= Yolanda Mérida =

Mexican actress (1929–2012)

Yolanda Mérida (20 August 1929 – 11 April 2012) was a Mexican actress known for her work in theater and television. Her last role was that of Manuela in Cuando Me Enamoro.

==Biography==
Mérida was born Yolanda Noemí Alpuche Morales in Mérida, Yucatán, Mexico. She adopted the stage name, Yolanda Mérida, after the city in which she was born. She married Manuel Pérez Ferreiro, a Spaniard, and had two children, Mary Carmen and Manolo.

She began acting in 1951 when she appeared onstage in Los empeños de una casa. She expanded to Mexican soap operas and telenovelas during the mid-1950s, including Fernando Soler y sus comediantes and Teatro bon soir. She remained active in television from the 1950s until her death in 2012. Other telenovela credits included Los Ricos También Lloran, Bodas de odio, Amor real and most recently, Cuando Me Enamoro in 2011.

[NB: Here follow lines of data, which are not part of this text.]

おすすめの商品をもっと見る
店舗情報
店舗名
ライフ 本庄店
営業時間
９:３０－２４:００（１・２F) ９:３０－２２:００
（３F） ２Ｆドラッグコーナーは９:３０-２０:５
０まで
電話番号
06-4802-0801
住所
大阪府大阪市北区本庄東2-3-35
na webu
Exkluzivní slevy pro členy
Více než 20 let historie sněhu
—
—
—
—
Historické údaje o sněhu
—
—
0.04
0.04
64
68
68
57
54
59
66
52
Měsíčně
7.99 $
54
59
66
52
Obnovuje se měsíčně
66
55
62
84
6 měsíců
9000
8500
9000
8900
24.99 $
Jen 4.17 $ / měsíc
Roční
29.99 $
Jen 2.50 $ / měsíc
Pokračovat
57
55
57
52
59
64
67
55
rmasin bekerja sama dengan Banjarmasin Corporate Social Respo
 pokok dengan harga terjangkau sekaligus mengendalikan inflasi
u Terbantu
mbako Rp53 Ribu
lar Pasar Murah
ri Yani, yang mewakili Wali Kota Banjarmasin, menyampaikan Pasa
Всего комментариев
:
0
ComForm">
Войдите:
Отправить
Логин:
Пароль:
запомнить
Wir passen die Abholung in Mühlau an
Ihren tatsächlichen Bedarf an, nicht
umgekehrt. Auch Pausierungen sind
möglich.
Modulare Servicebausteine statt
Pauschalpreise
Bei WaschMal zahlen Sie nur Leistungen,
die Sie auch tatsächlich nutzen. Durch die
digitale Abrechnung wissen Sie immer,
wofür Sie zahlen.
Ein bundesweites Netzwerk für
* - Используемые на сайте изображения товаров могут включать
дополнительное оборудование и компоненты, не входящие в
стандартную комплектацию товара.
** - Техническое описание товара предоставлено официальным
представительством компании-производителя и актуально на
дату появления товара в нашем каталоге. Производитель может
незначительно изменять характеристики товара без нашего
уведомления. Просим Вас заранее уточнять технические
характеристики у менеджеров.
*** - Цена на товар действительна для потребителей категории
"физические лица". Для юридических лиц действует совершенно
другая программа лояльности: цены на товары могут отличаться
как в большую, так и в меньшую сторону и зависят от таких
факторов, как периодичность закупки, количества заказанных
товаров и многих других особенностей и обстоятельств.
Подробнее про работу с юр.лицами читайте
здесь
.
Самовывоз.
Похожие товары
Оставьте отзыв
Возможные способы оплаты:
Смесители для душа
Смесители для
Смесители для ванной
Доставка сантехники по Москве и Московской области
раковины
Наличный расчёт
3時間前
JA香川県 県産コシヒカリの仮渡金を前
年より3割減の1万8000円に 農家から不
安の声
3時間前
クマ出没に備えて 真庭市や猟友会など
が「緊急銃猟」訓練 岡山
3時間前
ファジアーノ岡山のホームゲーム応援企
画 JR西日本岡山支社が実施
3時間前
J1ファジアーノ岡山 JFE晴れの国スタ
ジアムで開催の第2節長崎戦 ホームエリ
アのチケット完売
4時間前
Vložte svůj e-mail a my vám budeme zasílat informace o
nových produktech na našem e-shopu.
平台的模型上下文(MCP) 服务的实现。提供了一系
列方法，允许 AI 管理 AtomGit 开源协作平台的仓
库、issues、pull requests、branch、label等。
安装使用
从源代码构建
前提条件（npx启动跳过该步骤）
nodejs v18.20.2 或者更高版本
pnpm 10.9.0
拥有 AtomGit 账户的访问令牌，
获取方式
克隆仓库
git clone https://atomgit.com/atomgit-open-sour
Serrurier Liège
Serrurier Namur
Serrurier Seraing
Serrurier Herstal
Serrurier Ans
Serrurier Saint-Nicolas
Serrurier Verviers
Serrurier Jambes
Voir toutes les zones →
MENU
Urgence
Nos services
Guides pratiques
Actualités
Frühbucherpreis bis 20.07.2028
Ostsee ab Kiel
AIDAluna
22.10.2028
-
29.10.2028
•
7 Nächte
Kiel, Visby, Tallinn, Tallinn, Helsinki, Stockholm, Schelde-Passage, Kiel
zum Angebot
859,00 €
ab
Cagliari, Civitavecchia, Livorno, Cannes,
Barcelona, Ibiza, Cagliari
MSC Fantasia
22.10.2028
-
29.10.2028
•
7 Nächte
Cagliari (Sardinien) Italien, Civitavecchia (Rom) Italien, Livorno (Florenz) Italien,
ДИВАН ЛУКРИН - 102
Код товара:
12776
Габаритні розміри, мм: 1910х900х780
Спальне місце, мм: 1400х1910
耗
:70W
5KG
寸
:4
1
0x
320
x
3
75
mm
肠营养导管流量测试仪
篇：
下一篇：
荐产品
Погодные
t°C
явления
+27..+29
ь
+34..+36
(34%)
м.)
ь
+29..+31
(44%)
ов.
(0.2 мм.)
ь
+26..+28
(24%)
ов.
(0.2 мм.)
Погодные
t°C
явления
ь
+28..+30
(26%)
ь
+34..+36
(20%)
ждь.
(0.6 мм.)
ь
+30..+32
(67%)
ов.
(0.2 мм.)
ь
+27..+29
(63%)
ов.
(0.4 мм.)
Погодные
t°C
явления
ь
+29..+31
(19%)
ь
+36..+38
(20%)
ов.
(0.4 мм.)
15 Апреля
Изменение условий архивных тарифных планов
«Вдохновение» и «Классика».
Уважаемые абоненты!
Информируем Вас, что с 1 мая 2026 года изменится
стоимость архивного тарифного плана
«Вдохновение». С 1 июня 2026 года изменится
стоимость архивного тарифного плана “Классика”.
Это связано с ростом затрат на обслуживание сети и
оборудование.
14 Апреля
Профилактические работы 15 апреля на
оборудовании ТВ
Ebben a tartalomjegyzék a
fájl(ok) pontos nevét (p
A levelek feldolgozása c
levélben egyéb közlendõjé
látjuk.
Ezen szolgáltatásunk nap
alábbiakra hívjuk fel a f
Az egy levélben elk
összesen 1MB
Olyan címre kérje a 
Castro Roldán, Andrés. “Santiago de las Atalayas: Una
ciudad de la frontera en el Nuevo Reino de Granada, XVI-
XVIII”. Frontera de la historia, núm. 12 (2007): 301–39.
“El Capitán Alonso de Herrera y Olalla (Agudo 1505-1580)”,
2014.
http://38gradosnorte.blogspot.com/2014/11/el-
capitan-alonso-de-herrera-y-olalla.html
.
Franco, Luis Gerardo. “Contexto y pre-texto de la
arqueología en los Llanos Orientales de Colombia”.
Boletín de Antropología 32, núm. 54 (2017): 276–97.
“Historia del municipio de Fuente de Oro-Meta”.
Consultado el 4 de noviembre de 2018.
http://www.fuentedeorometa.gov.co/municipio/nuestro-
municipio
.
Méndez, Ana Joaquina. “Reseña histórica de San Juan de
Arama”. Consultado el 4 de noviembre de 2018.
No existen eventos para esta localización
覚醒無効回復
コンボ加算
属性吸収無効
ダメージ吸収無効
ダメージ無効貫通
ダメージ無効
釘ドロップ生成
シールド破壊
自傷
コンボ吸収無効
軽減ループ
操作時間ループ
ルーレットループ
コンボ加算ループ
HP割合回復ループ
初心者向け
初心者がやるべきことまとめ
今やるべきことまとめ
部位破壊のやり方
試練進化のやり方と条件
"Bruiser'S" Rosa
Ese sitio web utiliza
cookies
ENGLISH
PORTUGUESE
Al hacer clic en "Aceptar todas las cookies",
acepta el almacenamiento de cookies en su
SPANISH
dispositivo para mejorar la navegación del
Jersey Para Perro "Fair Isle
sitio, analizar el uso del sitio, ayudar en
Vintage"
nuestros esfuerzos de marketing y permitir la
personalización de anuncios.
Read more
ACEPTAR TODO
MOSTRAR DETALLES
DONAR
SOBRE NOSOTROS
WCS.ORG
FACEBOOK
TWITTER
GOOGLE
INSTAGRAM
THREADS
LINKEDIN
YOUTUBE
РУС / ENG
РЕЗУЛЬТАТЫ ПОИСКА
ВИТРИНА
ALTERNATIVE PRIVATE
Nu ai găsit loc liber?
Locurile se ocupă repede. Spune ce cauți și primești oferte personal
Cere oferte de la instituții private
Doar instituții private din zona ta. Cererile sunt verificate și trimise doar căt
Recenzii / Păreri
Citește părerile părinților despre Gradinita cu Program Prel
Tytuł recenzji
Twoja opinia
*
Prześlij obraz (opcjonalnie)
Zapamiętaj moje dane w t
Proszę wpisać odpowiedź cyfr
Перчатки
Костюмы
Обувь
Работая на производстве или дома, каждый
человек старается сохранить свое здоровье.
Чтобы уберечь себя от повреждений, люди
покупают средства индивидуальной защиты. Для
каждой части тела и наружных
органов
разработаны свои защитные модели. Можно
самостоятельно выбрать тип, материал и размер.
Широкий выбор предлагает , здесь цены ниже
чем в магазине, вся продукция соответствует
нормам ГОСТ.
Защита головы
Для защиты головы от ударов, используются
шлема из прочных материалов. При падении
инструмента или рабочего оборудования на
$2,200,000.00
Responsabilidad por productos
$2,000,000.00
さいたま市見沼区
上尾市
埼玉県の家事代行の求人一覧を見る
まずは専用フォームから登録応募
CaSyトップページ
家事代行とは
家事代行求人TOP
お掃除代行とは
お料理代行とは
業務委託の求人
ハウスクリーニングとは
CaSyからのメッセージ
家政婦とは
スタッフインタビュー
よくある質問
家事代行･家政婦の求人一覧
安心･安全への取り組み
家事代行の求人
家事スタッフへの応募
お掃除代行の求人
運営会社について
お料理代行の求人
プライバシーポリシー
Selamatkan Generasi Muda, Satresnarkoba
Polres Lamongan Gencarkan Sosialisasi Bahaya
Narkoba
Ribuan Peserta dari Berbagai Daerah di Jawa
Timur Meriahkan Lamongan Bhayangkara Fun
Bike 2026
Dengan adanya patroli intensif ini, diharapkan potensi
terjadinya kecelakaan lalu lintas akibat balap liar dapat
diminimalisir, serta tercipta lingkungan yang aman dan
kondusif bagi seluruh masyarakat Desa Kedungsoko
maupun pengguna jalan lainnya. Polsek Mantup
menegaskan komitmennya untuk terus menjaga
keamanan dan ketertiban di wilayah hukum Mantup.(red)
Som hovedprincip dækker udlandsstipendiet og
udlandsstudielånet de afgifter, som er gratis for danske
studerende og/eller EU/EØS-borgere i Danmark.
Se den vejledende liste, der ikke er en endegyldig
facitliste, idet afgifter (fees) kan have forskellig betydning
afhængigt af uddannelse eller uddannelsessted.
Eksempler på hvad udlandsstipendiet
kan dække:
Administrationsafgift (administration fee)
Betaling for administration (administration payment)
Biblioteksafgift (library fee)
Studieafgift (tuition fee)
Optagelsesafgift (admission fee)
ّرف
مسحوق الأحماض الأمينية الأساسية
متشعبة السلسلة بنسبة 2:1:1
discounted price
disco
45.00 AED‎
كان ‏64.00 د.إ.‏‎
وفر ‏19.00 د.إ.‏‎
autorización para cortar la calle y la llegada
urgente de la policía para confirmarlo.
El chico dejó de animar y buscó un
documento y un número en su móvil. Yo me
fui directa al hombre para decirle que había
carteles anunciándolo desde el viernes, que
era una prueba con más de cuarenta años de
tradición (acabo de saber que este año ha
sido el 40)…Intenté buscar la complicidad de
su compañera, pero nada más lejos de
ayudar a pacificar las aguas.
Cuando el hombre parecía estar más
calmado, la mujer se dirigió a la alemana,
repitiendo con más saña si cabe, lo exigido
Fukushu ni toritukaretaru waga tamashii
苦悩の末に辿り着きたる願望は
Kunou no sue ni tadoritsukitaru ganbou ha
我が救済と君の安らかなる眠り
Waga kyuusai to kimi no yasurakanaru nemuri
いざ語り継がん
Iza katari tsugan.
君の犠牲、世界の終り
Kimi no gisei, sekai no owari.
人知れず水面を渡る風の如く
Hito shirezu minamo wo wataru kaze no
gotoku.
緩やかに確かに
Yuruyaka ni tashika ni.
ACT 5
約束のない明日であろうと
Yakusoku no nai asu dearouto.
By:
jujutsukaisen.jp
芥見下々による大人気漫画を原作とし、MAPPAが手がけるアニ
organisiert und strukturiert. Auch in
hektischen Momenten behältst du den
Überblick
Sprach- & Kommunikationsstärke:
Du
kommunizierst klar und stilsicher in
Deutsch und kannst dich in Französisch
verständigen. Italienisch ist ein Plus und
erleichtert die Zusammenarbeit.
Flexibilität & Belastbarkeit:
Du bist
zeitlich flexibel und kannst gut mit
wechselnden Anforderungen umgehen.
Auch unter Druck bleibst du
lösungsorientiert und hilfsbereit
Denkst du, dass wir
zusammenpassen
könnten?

Also, Yolanda Mérida was voice-over artist for a long time, she began working as a dubbing actress in the 50s in many studios of Mexico City. She was the Spanish voice of Carol Burnett in The Carol Burnett Show and dubbed into Spanish many actresses as Linda Cristal, Sophia Loren, among others.

==Death==
Mérida died on 11 April 2012, aged 82.